• REQUIREMENT: Gather and copy out every line in the listing below that contains the word "account". Treat uppercase and lowercase letters as different.
─── INFORMATION SUPPLIED ───
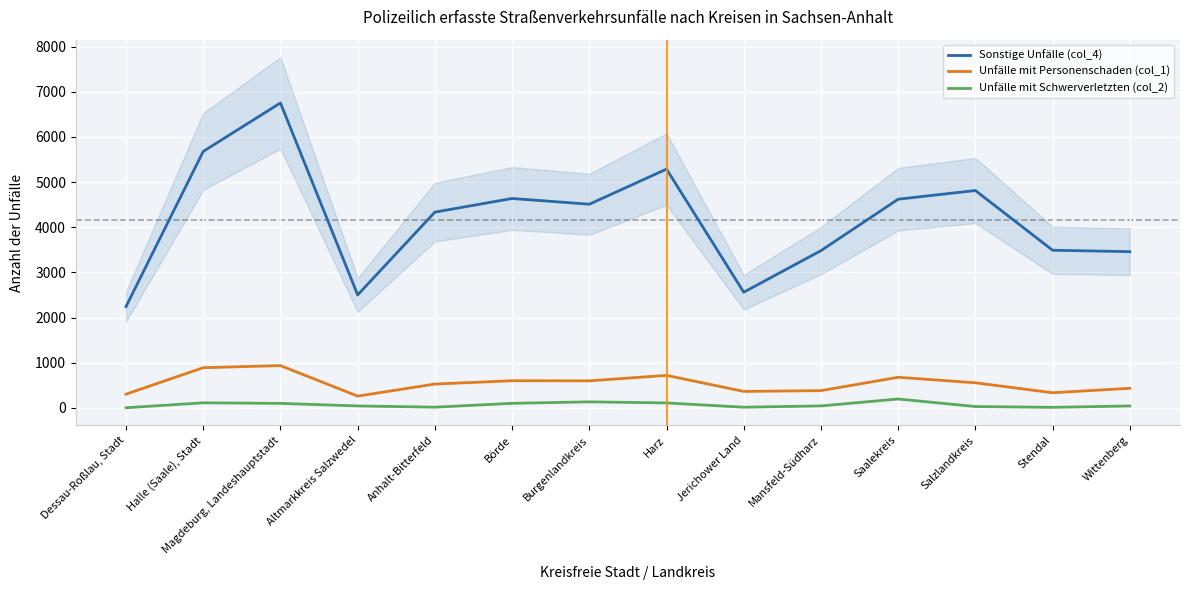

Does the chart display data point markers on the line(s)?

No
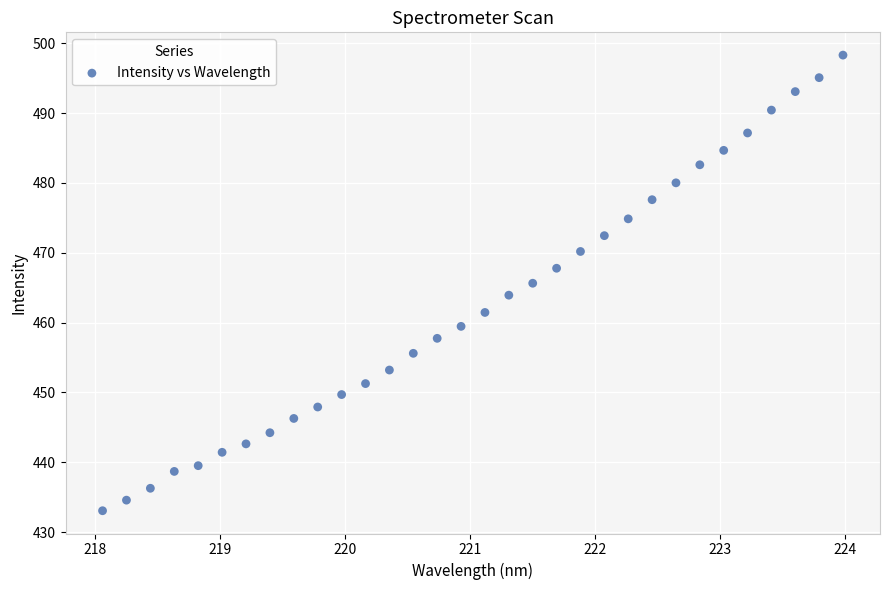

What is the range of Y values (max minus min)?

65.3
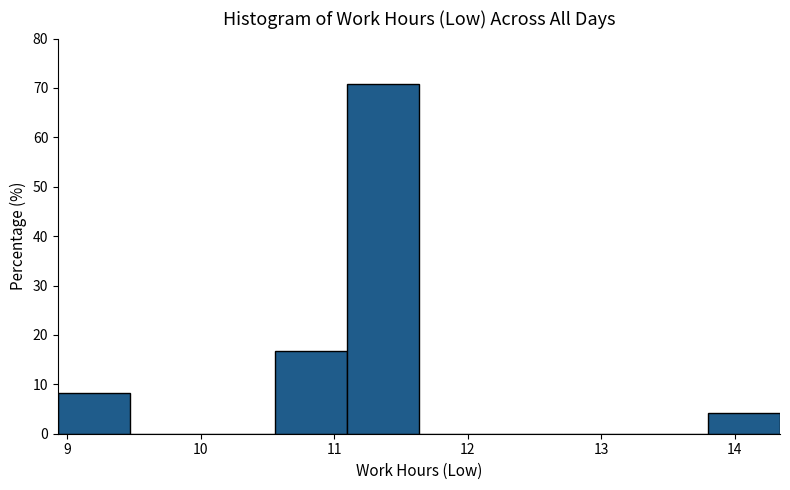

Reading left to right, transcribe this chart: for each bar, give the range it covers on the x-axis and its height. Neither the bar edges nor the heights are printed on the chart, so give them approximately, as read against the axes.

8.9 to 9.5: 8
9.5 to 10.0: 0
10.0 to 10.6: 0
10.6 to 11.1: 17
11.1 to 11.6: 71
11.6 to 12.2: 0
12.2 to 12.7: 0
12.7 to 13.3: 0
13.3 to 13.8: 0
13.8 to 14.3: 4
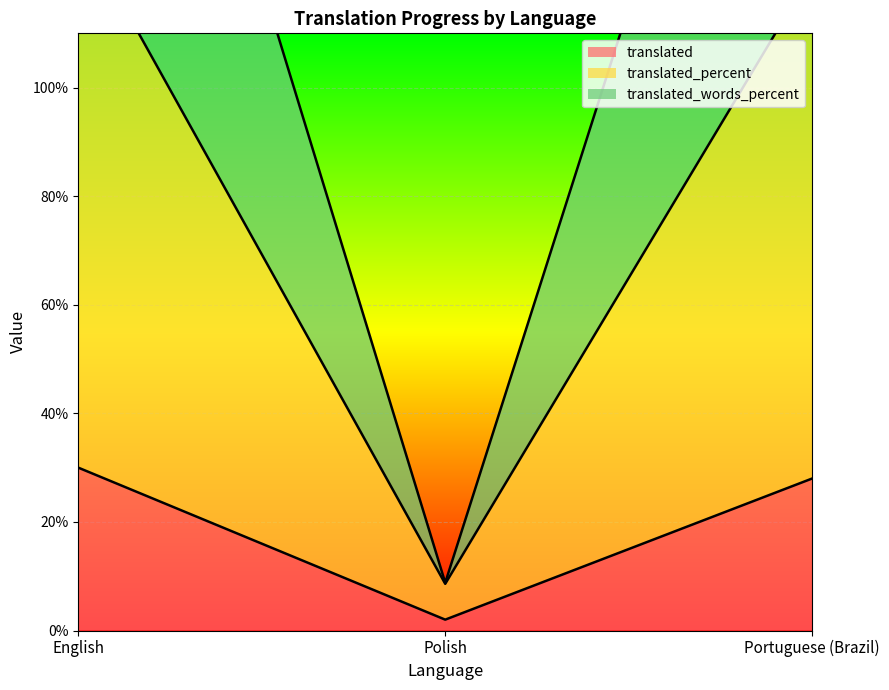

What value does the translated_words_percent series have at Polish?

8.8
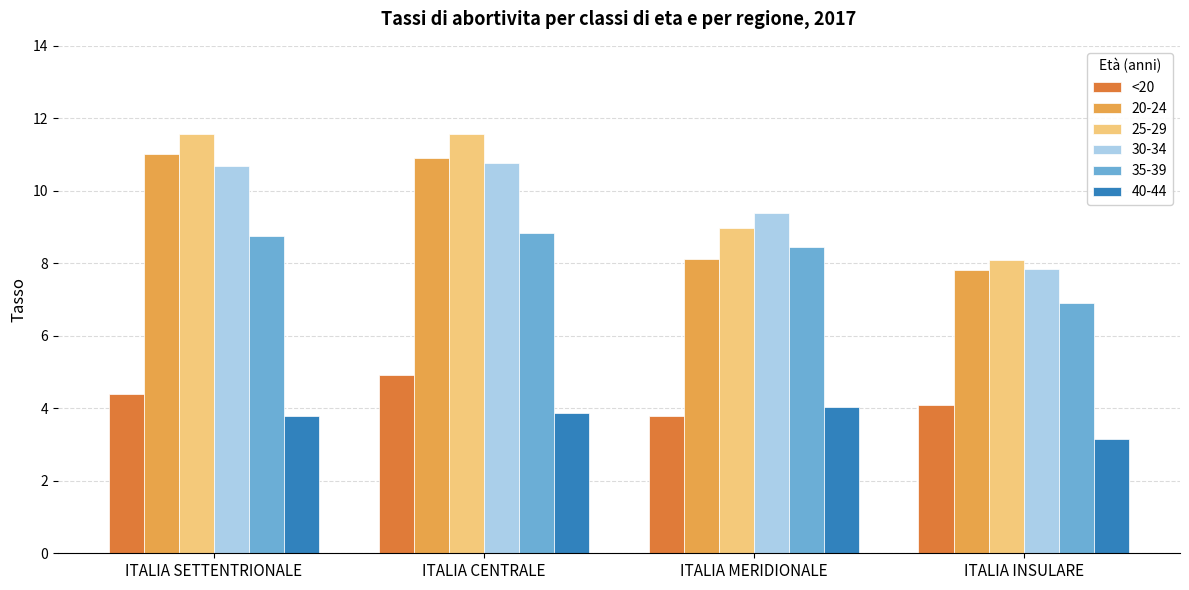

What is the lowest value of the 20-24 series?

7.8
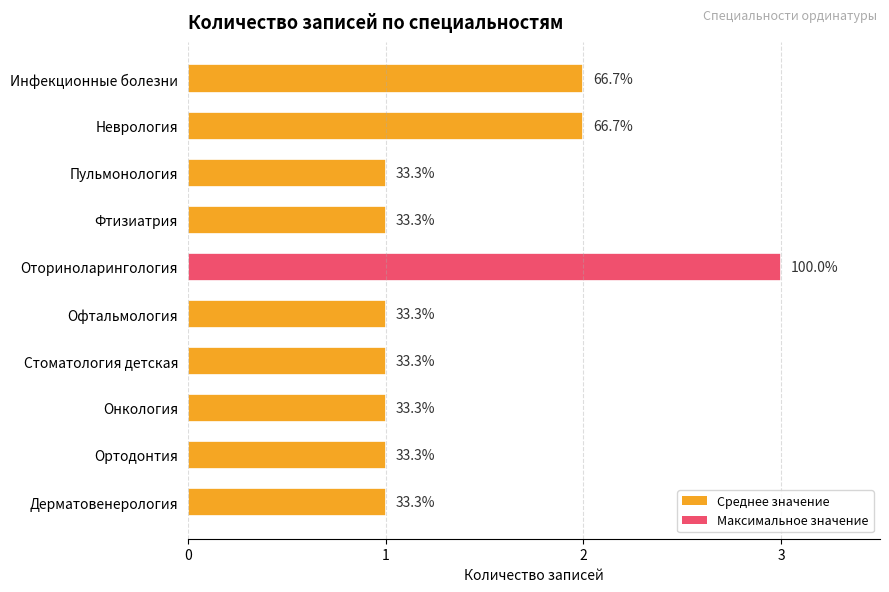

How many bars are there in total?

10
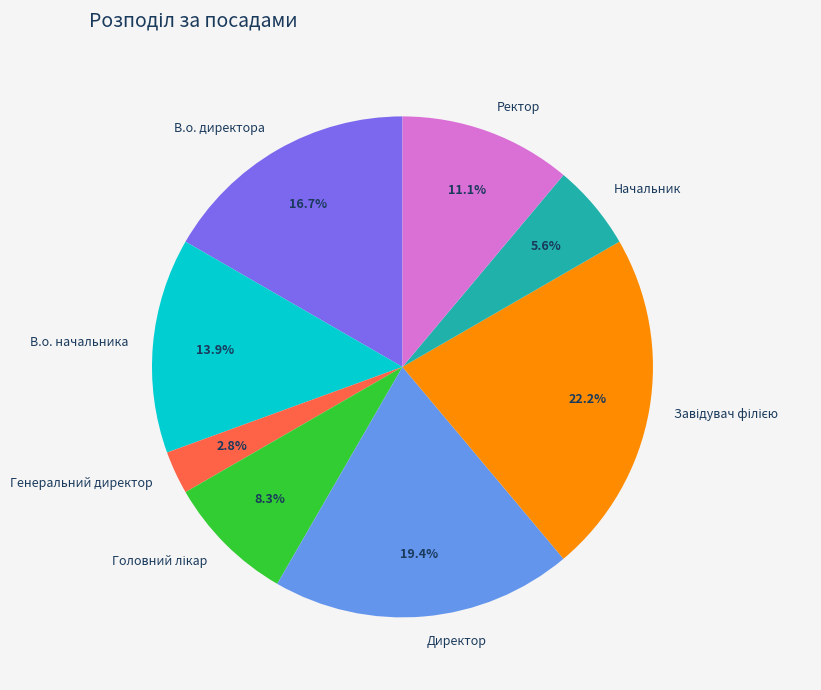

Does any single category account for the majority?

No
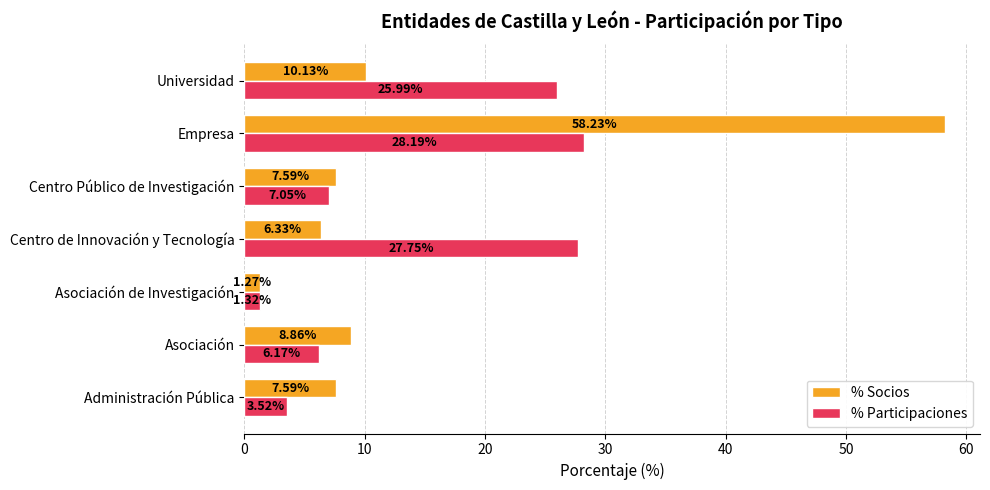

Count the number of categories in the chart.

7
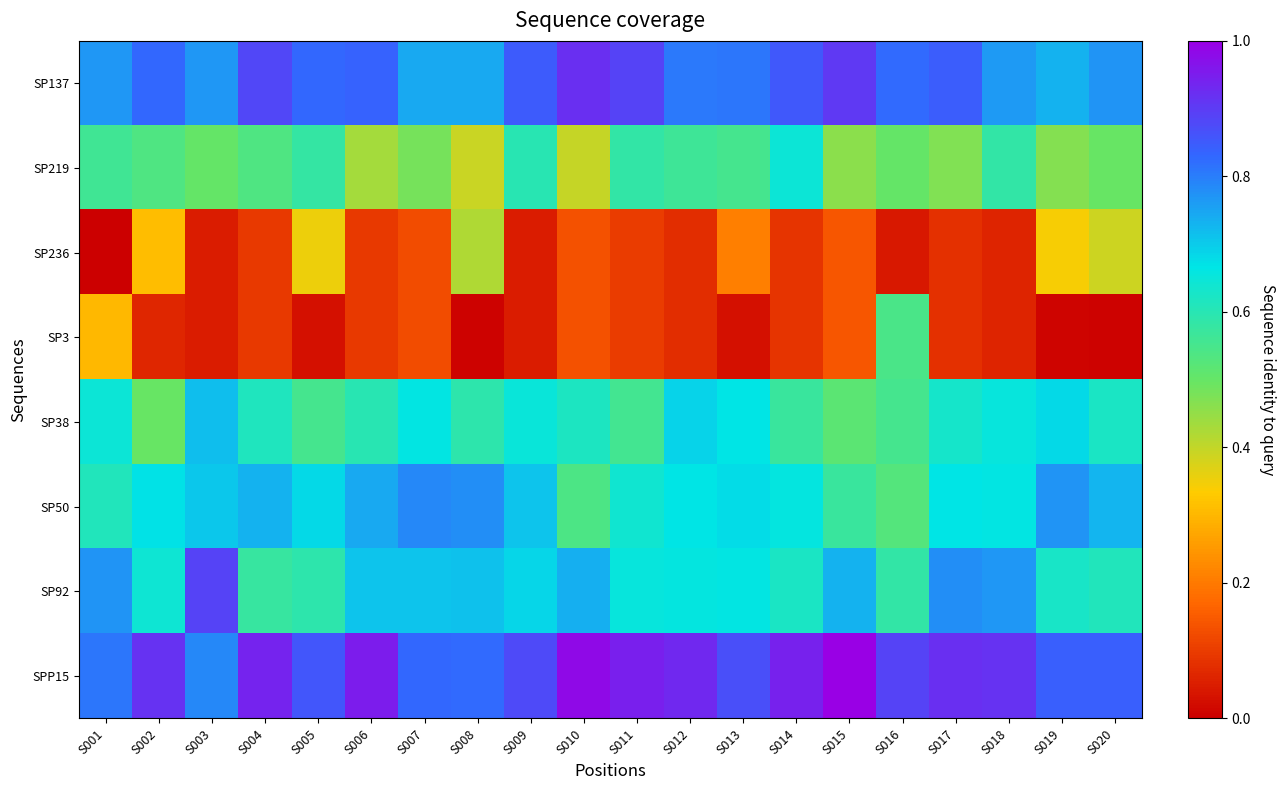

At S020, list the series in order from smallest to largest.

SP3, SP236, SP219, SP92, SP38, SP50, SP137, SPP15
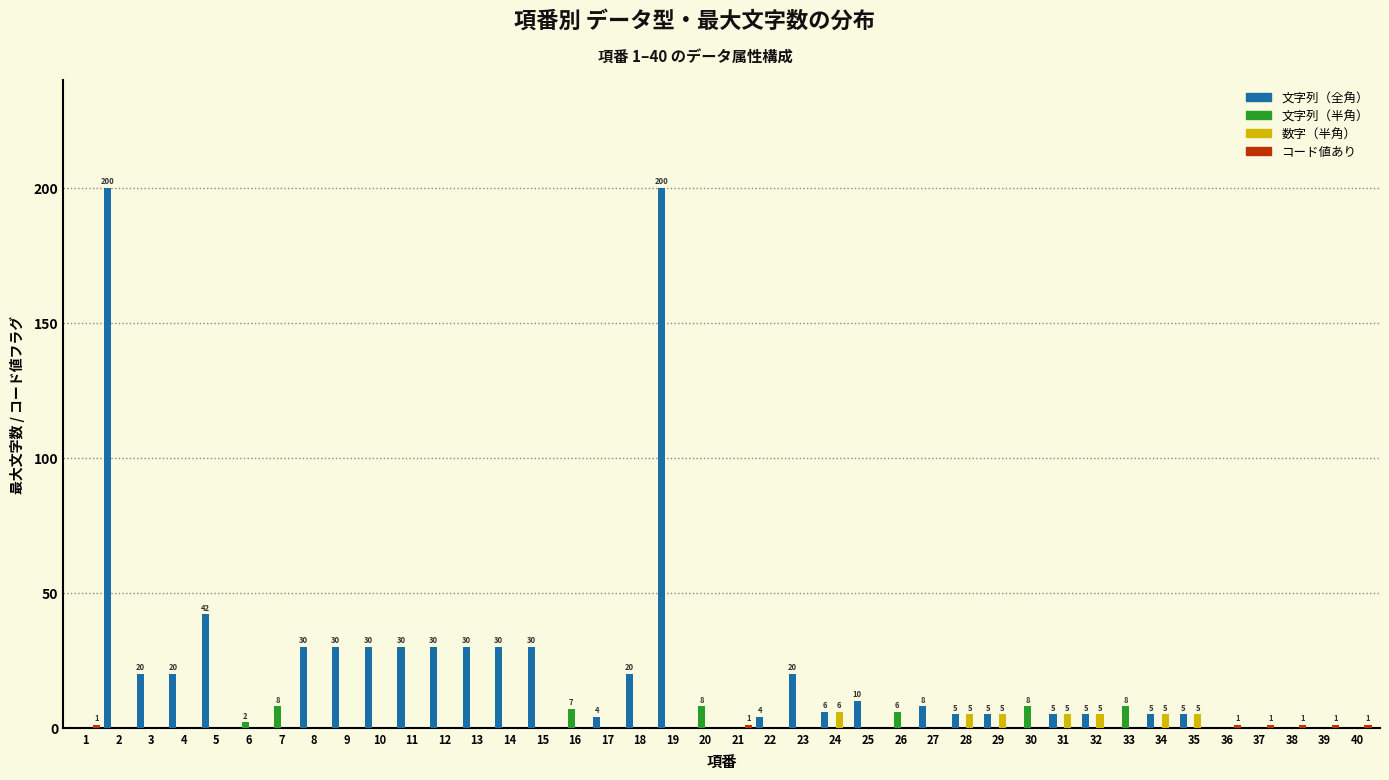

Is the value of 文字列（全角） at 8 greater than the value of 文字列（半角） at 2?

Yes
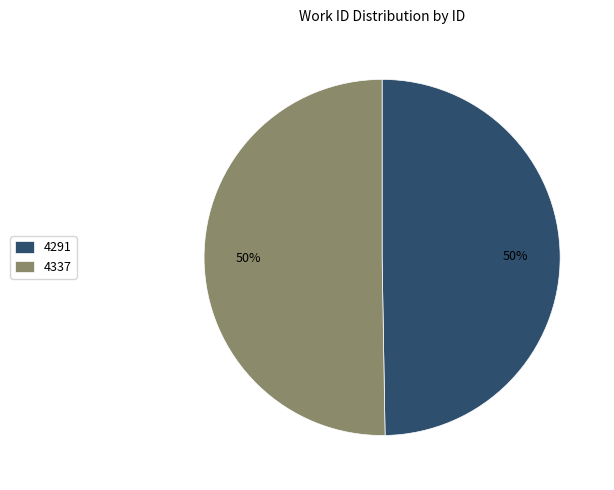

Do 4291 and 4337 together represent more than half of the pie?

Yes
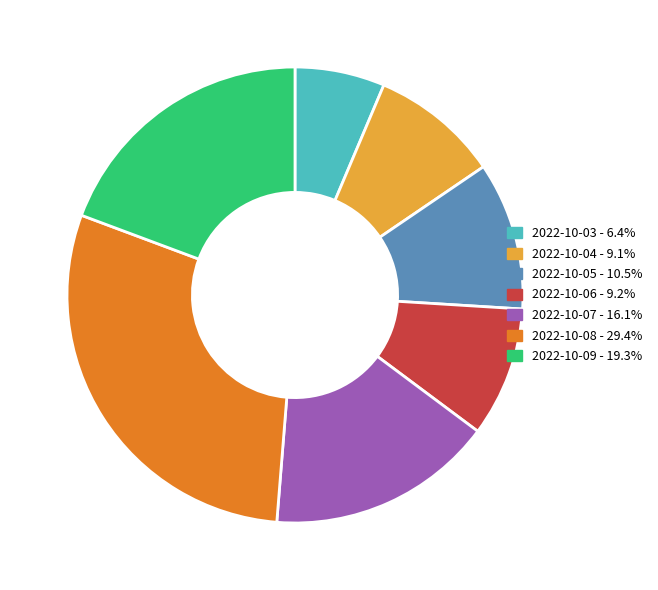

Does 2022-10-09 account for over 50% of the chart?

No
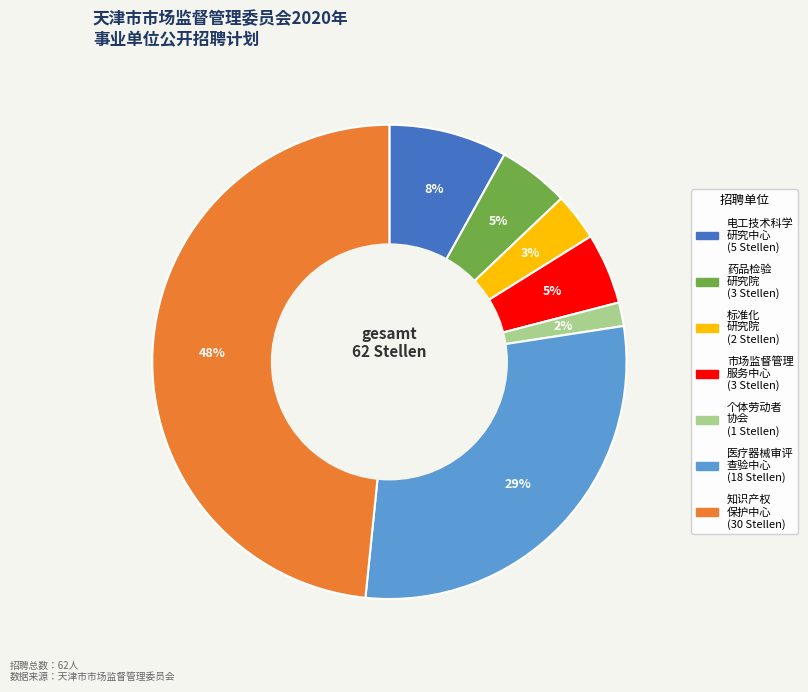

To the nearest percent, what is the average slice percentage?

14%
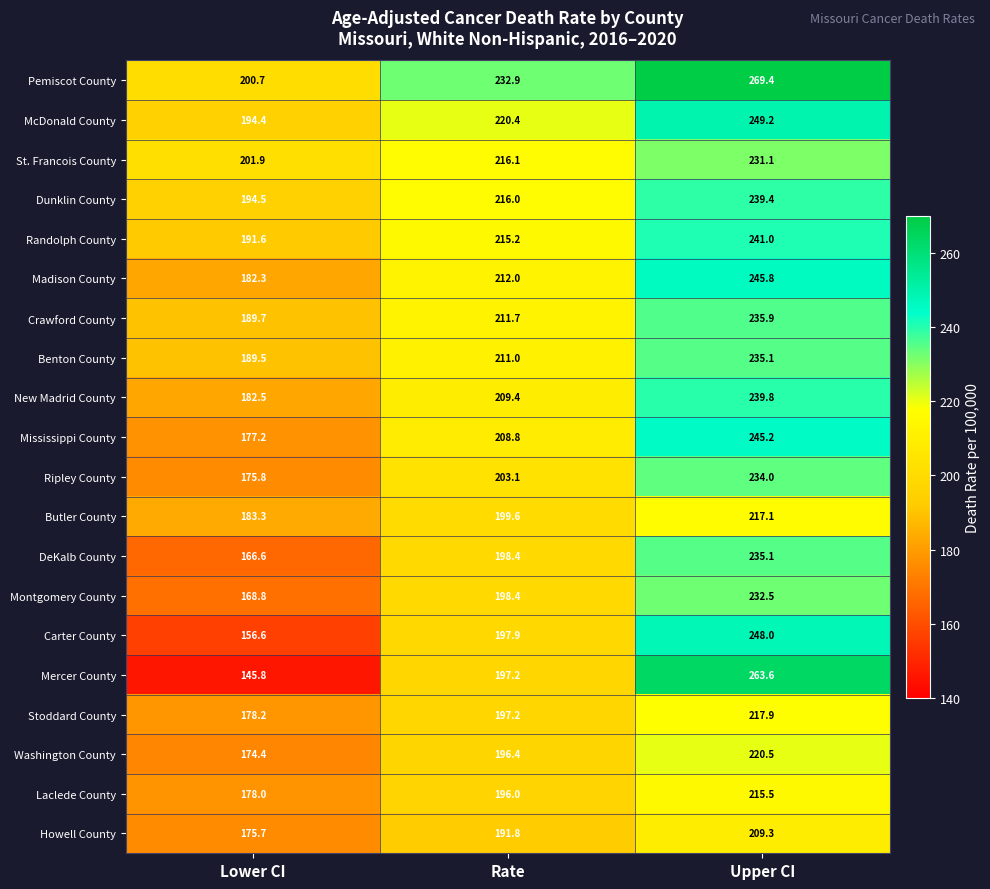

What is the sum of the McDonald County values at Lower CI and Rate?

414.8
───
• RESULT OF THE TASK:
Does any single category account for the majority?
Does 2022-10-09 account for over 50% of the chart?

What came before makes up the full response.